日銀は長期金利を操作できるのか?注目が集まる日銀の動向
日銀は9月21日の政策決定会合において“長短金利操作付き量的・質的金融緩和”と称する金融政策を発表しています。
これは長短金利の操作を日銀が自ら行うイールドカーブ・コントロールという意味合いを持っています。ただし、市場では果たして中央銀行がそれを実現できるのかと、大きな疑問が高まりつつあるのもの事実です。
日銀が長期金利の操作を金融政策に盛り込んだ背景
そもそも日銀がこうした長短金利の操作を行うことを金融政策に盛り込んだのは、マイナス金利の実行で短期金利どころか長期金利までフラットな状態になってしまい、金融機関はほとんど利ざやを稼げなくなったことに起因しています。
身内ともいえる金融庁からもマイナス金利の深堀に待ったをかけられている日銀は、金融機関がこれ以上の経営悪化に陥らないよう長短金利を操作することを盛り込んだものと思われます。
本来、日銀は長期金利を操作する能力は持っていない
中央銀行が短期金利を操作することによって市場と経済状況をコントロールするというのは主要なオペレーションのひとつですが、長期金利の生成に関しては様々な材料が複雑に絡みあって決まるものであるため、中央銀行が制御することなどはまったくできないものの一つといえます。

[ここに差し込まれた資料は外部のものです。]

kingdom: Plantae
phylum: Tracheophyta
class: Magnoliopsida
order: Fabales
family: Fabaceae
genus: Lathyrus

そもそも日銀自身自らの自行のサイトにおいて長期金利は中央銀行がコントロールできないもので、期間が長い金利の形成は、なるべく市場メカニズムに委ねることが望ましいとしてきただけに、いつからこうした能力が備わったのか、多くの金融関係者が首を傾げています。
問題は本格的なインフレ局面
足元の低金利が継続し、すぐにでもデフレに逆戻りしかねない状況では、長期国債の購入を制御することで多少のスティープ化を実現することは可能です。ただ、インフレが逆に進行し、2%を超えても長期金利のレベルをコントロールできるかどうかも大きな問題となります。仮に制御不能となれば、金利の上昇を食い止められず、相場は大混乱に陥ることになります。
日銀は消費者物価上昇率の実績値が安定的に2%を超えるまで資金供給拡大を継続し、そのターゲットを超えても緩和を継続するオーバーシュート型コミットメントを今回政策の中に盛り込んでいますが、ある意味で国債金利上昇局面に無尽蔵の国債購入により利率を制御することを示唆しているともとれる内容なのです。
これは早い話が、ヘリマネ政策を実施するということを示唆しているとも読み取れ、実際に日銀がここまでして長短金利を制御していけるのかどうかに内外の大きな注目が集まることになりそうです。